Is a community college education a bad one?

Nurses General Nursing

Published

Is the education and degree you get from a community college really not as good as one from a four-year state or private college? Are there any benefits of goint to a community college?

I believe if you do the reasearch you will fine the majority of nurses attended community college.

With that said. It depends entirely on the individual school. You can have two or 3 community colleges withing a few miles of one another, all under the same system, and one may be better or worse.

I have see situations were the community college was better than the university or the private school and visa versa.

I don't believe you can make a blanket statement an be correct.

Specializes in ICU, CCU, Trauma, neuro, Geriatrics.

Graduated from a community college 13 years ago. My associate degree has taken me from med/surg to ICU, CCU, CVICU, Trauma, neuro, a specialty flight team, air ambulance, Critical care travel RN, Clinical coordinator 325 bed specialty care center and reference and staff RN sub-acute. I am going to go back to school only because I want to teach nurses so I need to advance my degree a bit.

There are too many factors involved to say that one type teaching facility is better than another. If you make the best of what you have to work with then all should come out fine in the end.

I volunteered at a hospital in my area for 4 months before I even applied to nursing school, just to "make sure" it's what I wanted. ALL OF THE people I came in contact with - floor nurses, nurse managers, patient care assistants, dept. secretaries, etc. said to go to our local CC, because you get a GREAT education there, and anywhere around here will hire you in a second as soon as you graduate from there. And they have a 98-99% pass rate for the NCLEX, if I remember correctly. The waitlist is 2.5 years long though! :eek:

I am biding my time, hoping it will move along faster (as others drop out, etc...) and taking my pre-requisite classes.

The actual program is 5 semesters, however, with all the prerequisite classes needed, add another 3-4 semesters on there, so it's "like" getting a 4-year degree, sometimes more.

I hope to work for a large university hospital here when I graduate, and go back for my BSN. We'll see though. :)

I love my CC. I took classes there off and on ever since high school, when I thought I was going into accounting. It's just a great institution, period. Well known in our area for being a great place to go to school. :)

Specializes in Specializes in L/D, newborn, GYN, LTC, Dialysis.

In a word: NO.

Specializes in Med/Surg.

The community college I go to supposedly is the only nursing program in the state that has a 5 star accredidation. It has the highest rate of passing NCLEX even over the bigger universities. I love the CC setting, smaller classes, more personable not to mention wayyy cheaper. I transfered to this CC from a CC up north. I think you get more personal assistance and your proffesors know who you are. We only have 8 students to a clinical group so you get more hands on training. You do not get lost in the shuffle so to say.

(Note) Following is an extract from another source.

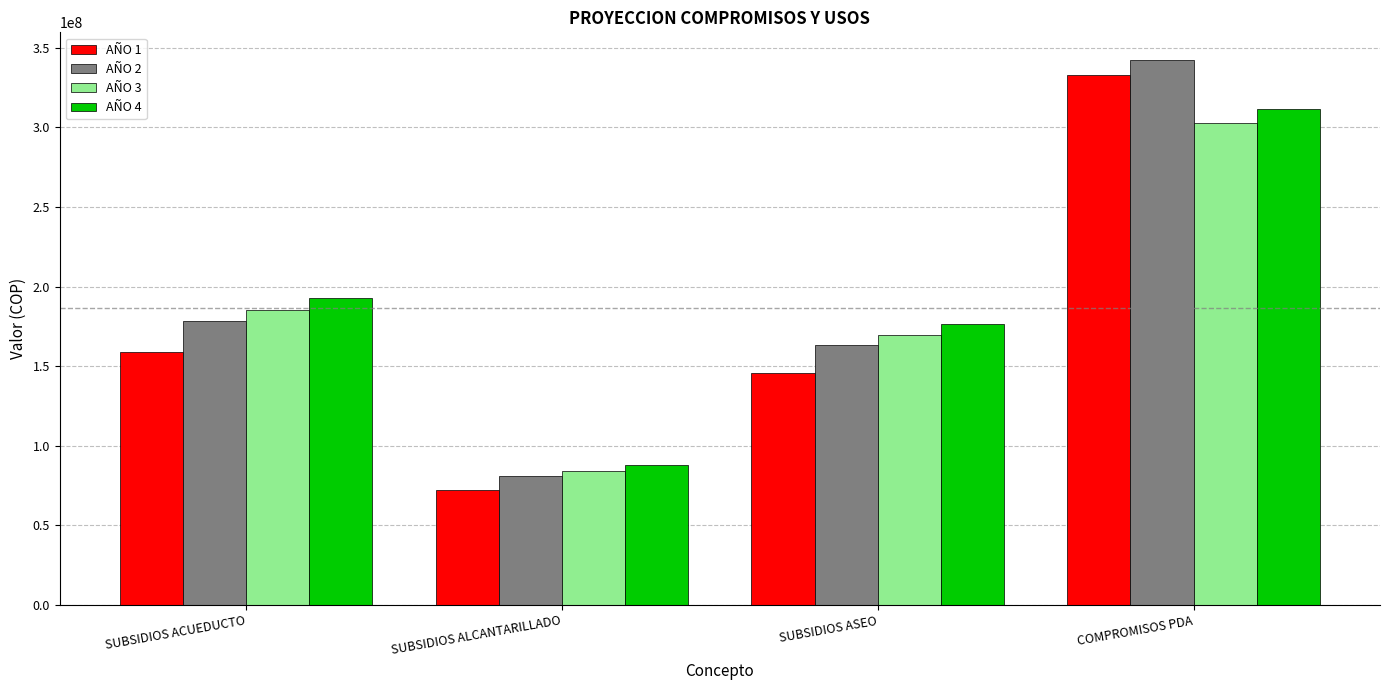

Reading left to right, transcribe all the data shown in this chart.

AÑO 1: SUBSIDIOS ACUEDUCTO=159118301	SUBSIDIOS ALCANTARILLADO=72458835	SUBSIDIOS ASEO=145773419	COMPROMISOS PDA=332643927
AÑO 2: SUBSIDIOS ACUEDUCTO=178212497	SUBSIDIOS ALCANTARILLADO=81153896	SUBSIDIOS ASEO=163266229	COMPROMISOS PDA=342623244
AÑO 3: SUBSIDIOS ACUEDUCTO=185340997	SUBSIDIOS ALCANTARILLADO=84400051	SUBSIDIOS ASEO=169796878	COMPROMISOS PDA=302604409
AÑO 4: SUBSIDIOS ACUEDUCTO=192754636	SUBSIDIOS ALCANTARILLADO=87776053	SUBSIDIOS ASEO=176588754	COMPROMISOS PDA=311662541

People call them 2-year degrees but the actual nursing part of it is 2 years. It takes at least a year and a half to get your preqs out of the way most take 2 years so by the time your done its a 3 1/2 year or 4 year degree.
for sure very ture.

I would very gladly trade the fact that my first 6 months on the floor went easier to be able to get into a masters program without spending 2 more years and thousands of dollars to get a BSN now.

well i am going from ADN straight to masters(getting BSN/MSN in a pathway program.) and finishing one year earlier than my friend that went for the BSN first then to MSN.

one thing i think has not been talked about is you, the individual. we all have different learning styles. some need a very structured enviornment others do better in a not so structured enviornment. some do better with reading up on this or that procedure others remember the procedure better if they are shown it and see it. but to very honest they are all basically the same. i think looking at the pass rates is not a good way to evaluate the program. better to see their pass rate and drop rate togather. i know of one school their pass rate is 99% for the past 3 years, but over 50% of students fail in each class. so they are only sending the top 10% of their students off to take the boards. not much teaching going on at that school.

in general JC'S turn out better nurses on the floor. i have asked this question to many many hospital staff and managers and just about all say JC grads adapt to bedside nursing with relative ease. they say the BSN students have a harder time in transition from school to work. what you get out of the program you enter is mostly up to you. from some they will learn more from home study than any school, brings up the question whats the best learning mode to meet your learning needs.

Specializes in Inpatient Acute Rehab.

Community colleges generally offer a 2 year degree... which I have found to have more clinical time but less theory time than a 4 year program. Many, many nurses are from a community college, and many of our hospitals would have an even higher shortage if there were no 2 year programs.